TU intern - Januar 2000 - Alumni

Lydia Bauer

Botschafterin der Wissenschaften

Als freie Mitarbeiterin bei der Guardini-Stiftung organisiert sie Tagungen und Ausstellungen, als Lehrbeauftragte am Institut für Romanische Literaturwissenschaft der TU Berlin geht sie ihrer Neigung als Wissenschaftlerin nach. An beiden Aufgaben hängt ihr Herz, beide Aufgaben nebeneinander zu betreiben, wird inzwischen schwierig. Darüber hinaus will sie sich habilitieren. Die Entscheidung, die Lydia Bauer irgendwann auf sich zukommen sieht, ist für sie eine Entscheidung für oder gegen die Wissenschaft. Oder doch nicht?

Nach dem Grundstudium der Germanistik und Romanistik an der TU Berlin studierte sie als DAAD-Stipendiatin französische Literaturwissenschaft an der Université de Poitiers. Weil es ihr dort so gut gefiel, absolvierte sie das Hauptstudium in Frankreich. In Poitiers machte sie die Licence, an der Université Rennes II im darauf folgenden Jahr die Maîtrise. Gerne hätte Lydia Bauer in Paris ihre Promotion geschrieben, aus finanziellen Gründen aber verschlug es sie wieder nach Berlin.

Die französische Lebensart hat ihre Spuren hinterlassen. Nicht, dass sie sich in Berlin unwohl fühlte. ”Auch hier finde ich es toll.
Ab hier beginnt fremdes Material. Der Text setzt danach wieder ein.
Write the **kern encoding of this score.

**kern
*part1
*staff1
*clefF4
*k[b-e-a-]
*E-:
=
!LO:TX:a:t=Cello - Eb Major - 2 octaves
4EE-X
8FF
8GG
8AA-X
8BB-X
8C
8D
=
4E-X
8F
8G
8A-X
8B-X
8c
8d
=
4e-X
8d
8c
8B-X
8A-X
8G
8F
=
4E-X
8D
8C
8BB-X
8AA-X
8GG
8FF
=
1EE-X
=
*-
Aber ich würde sofort wieder nach Frankreich gehen." Das Studium in Deutschland und in Frankreich ”war eine gute Mischung. An der TU konnte ich Schwerpunkte wählen, in Poitiers und Rennes war ich durch das eher verschulte Studiensystem dazu angehalten, mir Grundlagenwissen anzueignen."

Nach ihrer Promotion über Stendhal und die commedia dell'arte bei Prof. Nerlich an der TU wollte Lydia Bauer neben einer wissenschaftlichen Tätigkeit wie so viele Geisteswissenschaftler als Lektorin in einem Verlag arbeiten. Dann hörte sie ”über acht Ecken", dass die Guardini-Stiftung eine Ausstellung über den französischen Komponisten Olivier Messiaen vorbereitete und eine Mitarbeiterin suchte. Die Guardini-Stiftung ist ein eingetragener Verein und beschäftigt sich wie der Namensgeber der Stiftung Romano Guardini mit den Themen Wissenschaft, Glaube und Kunst. ”Zunächst arbeitete ich stundenweise für die Stiftung. Nach und nach rutschte ich dann in die Stiftungsarbeit hinein, schließlich war ich für die gesamte Projektbetreuung der Messiaen-Ausstellung zuständig - Zufall".

Neben der Messiaen-Ausstellung koordiniert Lydia Bauer seit einem Jahr die Ausstellung ”Geist und Seele der Stadt" (so der Arbeitstitel), eine Ausstellung über die Entwicklung der europäischen Stadt. Sie wird im Juli 2002 anlässlich des Weltarchitektentages im Berliner Martin-Gropius-Bau und anschließend in anderen europäischen Städten gezeigt werden. Im Zusammenhang mit der Ausstellung gibt es verschiedene, thematisch verwandte Veranstaltungen. So organisierte Lydia Bauer im Oktober des vergangenen Jahres ein Kolloquium mit dem Titel ”Endzeit- und Zukunftsvisionen der Stadt", für den November dieses Jahres ist ein Kolloquium zu dem Thema ”Die Stadt als Ort der Erinnerung" geplant.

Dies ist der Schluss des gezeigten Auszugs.